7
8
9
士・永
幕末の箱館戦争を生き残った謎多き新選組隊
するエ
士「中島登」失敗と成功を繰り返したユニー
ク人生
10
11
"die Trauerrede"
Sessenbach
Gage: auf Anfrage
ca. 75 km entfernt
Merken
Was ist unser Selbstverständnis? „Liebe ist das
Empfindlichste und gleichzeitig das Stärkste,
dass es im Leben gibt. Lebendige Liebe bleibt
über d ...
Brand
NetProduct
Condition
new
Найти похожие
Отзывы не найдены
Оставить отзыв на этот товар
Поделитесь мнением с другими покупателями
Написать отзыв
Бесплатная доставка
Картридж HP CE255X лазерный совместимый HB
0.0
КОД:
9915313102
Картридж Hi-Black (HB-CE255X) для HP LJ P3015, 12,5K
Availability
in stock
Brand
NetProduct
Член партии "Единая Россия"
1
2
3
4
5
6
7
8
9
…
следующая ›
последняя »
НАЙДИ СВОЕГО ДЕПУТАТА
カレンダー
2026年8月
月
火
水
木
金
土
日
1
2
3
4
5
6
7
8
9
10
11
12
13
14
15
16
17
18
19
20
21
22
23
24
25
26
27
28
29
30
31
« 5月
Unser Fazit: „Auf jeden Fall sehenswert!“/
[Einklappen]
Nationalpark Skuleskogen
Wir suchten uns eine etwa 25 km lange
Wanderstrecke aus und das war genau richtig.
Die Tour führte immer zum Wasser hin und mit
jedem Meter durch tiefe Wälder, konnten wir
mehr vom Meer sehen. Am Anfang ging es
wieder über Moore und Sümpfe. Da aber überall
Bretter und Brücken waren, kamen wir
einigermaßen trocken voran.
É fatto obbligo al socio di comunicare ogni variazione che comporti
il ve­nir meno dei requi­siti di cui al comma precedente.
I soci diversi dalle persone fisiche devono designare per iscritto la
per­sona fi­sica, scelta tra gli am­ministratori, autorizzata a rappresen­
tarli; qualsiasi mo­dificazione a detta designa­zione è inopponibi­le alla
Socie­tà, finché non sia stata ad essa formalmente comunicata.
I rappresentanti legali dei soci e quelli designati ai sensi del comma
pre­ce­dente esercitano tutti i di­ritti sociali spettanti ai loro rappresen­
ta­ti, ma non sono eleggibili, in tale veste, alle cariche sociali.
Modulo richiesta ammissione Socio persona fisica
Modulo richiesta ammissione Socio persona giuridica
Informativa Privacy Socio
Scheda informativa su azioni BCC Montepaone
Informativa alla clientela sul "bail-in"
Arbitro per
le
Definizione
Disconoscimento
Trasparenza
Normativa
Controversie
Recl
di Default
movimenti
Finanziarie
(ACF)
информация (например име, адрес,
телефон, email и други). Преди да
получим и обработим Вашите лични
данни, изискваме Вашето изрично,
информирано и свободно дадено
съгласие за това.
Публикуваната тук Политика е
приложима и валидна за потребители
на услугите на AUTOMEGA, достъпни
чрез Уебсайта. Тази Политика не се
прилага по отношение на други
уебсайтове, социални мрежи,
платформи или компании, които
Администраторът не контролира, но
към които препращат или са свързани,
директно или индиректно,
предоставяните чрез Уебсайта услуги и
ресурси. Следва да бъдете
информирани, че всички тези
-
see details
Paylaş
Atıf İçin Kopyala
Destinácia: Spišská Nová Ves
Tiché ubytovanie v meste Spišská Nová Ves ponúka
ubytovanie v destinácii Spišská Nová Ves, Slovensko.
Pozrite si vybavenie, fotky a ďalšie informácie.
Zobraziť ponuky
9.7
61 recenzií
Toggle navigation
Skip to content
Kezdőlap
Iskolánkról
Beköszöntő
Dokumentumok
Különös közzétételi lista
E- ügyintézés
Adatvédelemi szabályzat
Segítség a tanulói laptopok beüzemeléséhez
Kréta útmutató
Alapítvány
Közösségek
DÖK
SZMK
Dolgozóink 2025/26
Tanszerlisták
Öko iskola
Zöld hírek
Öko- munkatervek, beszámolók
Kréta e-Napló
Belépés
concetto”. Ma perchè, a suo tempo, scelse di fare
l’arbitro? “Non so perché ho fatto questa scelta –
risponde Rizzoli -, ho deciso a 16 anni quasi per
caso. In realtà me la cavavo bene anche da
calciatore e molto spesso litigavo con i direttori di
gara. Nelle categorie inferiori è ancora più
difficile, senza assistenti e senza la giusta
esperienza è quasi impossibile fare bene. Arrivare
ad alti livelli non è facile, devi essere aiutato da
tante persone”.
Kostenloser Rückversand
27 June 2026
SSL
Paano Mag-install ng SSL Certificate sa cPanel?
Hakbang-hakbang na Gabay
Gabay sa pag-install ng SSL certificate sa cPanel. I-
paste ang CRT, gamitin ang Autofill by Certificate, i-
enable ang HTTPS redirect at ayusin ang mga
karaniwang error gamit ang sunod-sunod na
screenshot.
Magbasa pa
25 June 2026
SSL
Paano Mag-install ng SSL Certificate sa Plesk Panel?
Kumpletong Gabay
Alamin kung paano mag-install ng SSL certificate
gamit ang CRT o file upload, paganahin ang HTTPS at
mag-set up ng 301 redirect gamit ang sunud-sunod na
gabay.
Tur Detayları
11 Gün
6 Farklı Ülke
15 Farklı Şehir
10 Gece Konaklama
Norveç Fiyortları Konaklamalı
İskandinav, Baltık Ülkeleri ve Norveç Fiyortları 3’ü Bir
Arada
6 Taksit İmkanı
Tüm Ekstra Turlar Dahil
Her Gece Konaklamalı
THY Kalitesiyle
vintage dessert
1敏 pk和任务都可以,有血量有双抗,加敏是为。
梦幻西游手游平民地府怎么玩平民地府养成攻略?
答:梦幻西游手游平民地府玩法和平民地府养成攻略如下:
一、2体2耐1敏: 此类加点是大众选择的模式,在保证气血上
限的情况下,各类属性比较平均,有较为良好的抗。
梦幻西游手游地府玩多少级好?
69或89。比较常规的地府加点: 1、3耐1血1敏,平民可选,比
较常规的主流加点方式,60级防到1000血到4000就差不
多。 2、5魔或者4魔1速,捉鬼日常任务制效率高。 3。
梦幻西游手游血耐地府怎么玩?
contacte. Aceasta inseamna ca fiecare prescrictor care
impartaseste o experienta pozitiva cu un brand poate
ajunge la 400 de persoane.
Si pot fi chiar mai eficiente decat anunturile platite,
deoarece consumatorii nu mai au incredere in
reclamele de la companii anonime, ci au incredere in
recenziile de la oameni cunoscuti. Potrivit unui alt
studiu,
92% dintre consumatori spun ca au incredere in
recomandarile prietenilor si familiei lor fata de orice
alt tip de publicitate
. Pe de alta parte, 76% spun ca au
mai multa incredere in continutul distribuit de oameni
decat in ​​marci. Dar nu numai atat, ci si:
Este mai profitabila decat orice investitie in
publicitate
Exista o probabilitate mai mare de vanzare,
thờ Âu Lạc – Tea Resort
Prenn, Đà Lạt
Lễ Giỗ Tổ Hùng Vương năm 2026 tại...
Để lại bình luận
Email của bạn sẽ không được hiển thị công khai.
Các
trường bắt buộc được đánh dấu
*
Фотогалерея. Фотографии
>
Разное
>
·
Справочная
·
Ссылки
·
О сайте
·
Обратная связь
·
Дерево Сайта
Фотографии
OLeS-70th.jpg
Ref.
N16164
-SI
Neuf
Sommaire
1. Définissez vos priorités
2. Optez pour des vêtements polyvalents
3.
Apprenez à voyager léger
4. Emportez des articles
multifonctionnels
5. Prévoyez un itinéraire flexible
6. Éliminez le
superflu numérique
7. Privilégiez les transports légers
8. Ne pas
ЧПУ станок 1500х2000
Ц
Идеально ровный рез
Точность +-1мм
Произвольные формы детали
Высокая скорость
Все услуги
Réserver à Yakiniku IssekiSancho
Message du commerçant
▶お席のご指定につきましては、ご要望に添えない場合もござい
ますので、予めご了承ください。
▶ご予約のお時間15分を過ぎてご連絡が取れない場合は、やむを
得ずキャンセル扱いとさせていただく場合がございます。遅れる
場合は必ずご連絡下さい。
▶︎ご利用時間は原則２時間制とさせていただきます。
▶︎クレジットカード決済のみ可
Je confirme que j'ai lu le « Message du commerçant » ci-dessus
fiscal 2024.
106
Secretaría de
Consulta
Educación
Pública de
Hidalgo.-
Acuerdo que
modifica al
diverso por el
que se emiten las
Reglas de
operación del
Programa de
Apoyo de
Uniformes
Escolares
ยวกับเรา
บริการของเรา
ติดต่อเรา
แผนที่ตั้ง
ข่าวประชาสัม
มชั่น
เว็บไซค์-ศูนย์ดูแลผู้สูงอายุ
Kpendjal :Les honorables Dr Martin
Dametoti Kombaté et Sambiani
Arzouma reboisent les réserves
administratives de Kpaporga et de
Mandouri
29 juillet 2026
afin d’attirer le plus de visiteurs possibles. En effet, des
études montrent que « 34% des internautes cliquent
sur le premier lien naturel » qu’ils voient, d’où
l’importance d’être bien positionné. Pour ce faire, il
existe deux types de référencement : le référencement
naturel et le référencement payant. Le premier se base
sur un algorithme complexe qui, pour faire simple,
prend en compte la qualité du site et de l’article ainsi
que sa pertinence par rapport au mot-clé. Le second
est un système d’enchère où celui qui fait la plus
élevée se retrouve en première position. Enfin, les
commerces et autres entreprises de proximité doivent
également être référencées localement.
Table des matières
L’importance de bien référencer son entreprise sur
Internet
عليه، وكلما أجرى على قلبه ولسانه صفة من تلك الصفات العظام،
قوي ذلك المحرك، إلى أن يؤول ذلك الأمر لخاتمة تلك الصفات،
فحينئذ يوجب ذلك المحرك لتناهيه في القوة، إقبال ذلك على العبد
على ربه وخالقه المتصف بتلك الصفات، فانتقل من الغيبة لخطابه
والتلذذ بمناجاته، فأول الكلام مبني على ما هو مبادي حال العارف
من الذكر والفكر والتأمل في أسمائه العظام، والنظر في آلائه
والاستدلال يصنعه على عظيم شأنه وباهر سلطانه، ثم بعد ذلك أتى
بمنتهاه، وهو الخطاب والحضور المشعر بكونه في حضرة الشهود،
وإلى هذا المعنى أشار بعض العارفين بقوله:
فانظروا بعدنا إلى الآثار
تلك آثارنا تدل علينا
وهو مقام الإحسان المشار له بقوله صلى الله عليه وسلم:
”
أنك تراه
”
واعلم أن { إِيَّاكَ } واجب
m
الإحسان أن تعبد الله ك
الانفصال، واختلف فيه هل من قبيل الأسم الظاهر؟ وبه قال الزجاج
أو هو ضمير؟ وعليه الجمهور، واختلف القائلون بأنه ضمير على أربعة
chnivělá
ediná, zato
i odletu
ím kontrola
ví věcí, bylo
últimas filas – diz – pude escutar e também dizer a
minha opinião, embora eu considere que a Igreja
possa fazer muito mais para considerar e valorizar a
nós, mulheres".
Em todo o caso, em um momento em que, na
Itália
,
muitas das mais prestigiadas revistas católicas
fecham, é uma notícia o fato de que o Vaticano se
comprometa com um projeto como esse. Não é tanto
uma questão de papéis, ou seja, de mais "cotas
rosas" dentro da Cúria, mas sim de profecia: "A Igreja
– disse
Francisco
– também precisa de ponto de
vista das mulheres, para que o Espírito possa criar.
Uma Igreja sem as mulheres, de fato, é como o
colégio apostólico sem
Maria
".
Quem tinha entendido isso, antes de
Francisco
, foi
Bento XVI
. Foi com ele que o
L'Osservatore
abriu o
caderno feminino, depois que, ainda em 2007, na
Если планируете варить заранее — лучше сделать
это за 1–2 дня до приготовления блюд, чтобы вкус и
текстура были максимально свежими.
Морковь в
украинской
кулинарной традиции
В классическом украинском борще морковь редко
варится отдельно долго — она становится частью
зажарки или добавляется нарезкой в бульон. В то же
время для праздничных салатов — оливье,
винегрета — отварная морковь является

Written task: Referring to the material above, set down exactly the lines between the line with "calciatore e molto" and the line with "Alamin kung paano", inclusive, and no other lines.

Solution:
calciatore e molto spesso litigavo con i direttori di
gara. Nelle categorie inferiori è ancora più
difficile, senza assistenti e senza la giusta
esperienza è quasi impossibile fare bene. Arrivare
ad alti livelli non è facile, devi essere aiutato da
tante persone”.
Kostenloser Rückversand
27 June 2026
SSL
Paano Mag-install ng SSL Certificate sa cPanel?
Hakbang-hakbang na Gabay
Gabay sa pag-install ng SSL certificate sa cPanel. I-
paste ang CRT, gamitin ang Autofill by Certificate, i-
enable ang HTTPS redirect at ayusin ang mga
karaniwang error gamit ang sunod-sunod na
screenshot.
Magbasa pa
25 June 2026
SSL
Paano Mag-install ng SSL Certificate sa Plesk Panel?
Kumpletong Gabay
Alamin kung paano mag-install ng SSL certificate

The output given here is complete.